▶ **Request 1**: Return every line of the listing that follows the passage on public services, word for word and in the same order. Leave the picture out of your answer.

▶ **Provided passage**:
= Beginning of Section =
Our vital public services are under constant strain. Be it Whitehall departments, councils or NHS trusts, the public rightly expect services that are responsive, reliable and high quality, yet those delivering them are often asked to do more year after year within increasingly constrained funding.
That is why the debate about efficiency is often a difficult one. For many, the term still carries the weight of austerity, when it was often used as a byword for cuts rather than a serious attempt by policymakers to transform how services work and spend taxpayers’ cash. In some cases, cuts have not only reduced capacity, but actively made the system less efficient as public sector bodies have been forced into making short-term decisions that have simply created more substantial problems down the line.
Yet it is also true that, even after more than a decade and a half of constraint, there remain many opportunities to get better outcomes for every pound of public money spent. In some areas, inefficiency has been reinforced by fragmented structures, duplicated functions and processes designed around organisational boundaries rather than what the public actually want.
The real question is what kind of efficiency we pursue, and whether it strengthens the system or weakens it. Done well, efficiency should be about maximising the impact of public spending on people’s lives, supporting better outcomes, reducing friction in delivery and making it easier for public servants to apply their expertise where it adds the most value. That means moving away from an approach focused solely on headline savings and towards one that is honest about trade-offs, long-term capability and resilience.
This matters for trust as much as it does for delivery. Public services sit at the front line of the relationship between the state and the population. When systems fail, it is often frontline staff who bear the brunt of frustration, even when the underlying causes lie in the way services are designed, commissioned or governed rather than those making them a reality.
= End of Section =
▶ **Given records**:
= Beginning of Section =
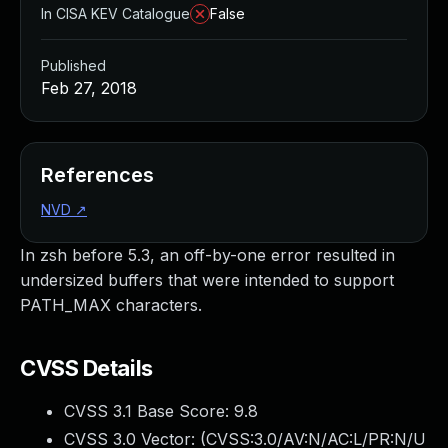
In CISA KEV Catalogue
False
Published
Feb 27, 2018
References
NVD
↗
In zsh before 5.3, an off-by-one error resulted in
undersized buffers that were intended to support
PATH_MAX characters.
CVSS Details
CVSS 3.1 Base Score:
9.8
CVSS 3.0 Vector: (
CVSS:3.0/AV:N/AC:L/PR:N/U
= End of Section =
▶ **Request 2**: According to the passage on public services, what was efficiency often used as a byword for during austerity?

▶ **Written reply 1**:
In CISA KEV Catalogue
False
Published
Feb 27, 2018
References
NVD
↗
In zsh before 5.3, an off-by-one error resulted in
undersized buffers that were intended to support
PATH_MAX characters.
CVSS Details
CVSS 3.1 Base Score:
9.8
CVSS 3.0 Vector: (
CVSS:3.0/AV:N/AC:L/PR:N/U

▶ **Written reply 2**: Cuts.